Dataset excerpts:
===
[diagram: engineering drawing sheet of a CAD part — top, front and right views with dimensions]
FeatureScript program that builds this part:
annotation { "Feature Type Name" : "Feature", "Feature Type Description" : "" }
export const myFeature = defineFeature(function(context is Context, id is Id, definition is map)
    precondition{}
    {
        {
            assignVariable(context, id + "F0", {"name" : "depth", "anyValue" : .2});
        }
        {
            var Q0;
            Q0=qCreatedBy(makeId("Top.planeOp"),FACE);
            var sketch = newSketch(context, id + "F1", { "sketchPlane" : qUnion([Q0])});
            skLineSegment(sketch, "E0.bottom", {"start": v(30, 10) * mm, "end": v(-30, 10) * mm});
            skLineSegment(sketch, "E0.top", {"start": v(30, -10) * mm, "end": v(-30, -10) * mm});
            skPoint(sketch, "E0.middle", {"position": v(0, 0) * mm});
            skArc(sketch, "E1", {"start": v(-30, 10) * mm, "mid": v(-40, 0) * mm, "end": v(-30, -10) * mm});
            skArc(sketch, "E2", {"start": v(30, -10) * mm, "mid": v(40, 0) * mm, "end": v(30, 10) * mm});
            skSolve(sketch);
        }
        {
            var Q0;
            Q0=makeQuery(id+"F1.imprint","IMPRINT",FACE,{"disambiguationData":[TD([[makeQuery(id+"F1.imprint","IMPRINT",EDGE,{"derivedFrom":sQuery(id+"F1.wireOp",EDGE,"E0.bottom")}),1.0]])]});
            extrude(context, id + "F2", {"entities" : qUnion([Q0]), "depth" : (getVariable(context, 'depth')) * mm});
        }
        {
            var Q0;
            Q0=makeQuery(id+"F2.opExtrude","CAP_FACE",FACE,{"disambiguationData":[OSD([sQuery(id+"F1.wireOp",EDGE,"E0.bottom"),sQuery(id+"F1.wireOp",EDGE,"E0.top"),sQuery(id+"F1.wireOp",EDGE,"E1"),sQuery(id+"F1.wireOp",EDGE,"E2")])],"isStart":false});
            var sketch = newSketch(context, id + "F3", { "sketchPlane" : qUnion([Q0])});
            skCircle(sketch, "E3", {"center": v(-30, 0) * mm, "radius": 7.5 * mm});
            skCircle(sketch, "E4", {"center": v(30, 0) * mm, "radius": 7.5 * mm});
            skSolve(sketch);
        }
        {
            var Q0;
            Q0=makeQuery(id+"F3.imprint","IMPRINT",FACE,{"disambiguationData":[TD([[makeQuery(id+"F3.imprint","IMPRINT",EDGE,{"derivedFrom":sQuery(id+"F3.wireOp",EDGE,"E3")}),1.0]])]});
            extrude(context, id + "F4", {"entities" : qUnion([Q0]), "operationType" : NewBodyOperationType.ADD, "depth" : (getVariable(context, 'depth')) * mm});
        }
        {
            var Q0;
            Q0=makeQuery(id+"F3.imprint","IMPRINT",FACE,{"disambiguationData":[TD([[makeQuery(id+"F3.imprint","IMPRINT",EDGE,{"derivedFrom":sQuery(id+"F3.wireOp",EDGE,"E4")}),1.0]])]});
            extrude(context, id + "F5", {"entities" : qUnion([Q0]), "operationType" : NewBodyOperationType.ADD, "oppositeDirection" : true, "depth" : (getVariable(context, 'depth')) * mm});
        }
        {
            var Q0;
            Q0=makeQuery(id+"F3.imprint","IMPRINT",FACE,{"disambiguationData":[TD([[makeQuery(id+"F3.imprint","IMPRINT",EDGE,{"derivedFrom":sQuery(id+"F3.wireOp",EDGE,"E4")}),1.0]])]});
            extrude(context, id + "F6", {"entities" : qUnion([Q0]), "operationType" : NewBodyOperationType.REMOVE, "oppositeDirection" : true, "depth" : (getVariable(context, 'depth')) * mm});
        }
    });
===
*Written task*: List every line of the material above that contains the string "newSketch", treating uppercase and lowercase letters as distinct.

*Answer for the task*:
            var sketch = newSketch(context, id + "F1", { "sketchPlane" : qUnion([Q0])});
            var sketch = newSketch(context, id + "F3", { "sketchPlane" : qUnion([Q0])});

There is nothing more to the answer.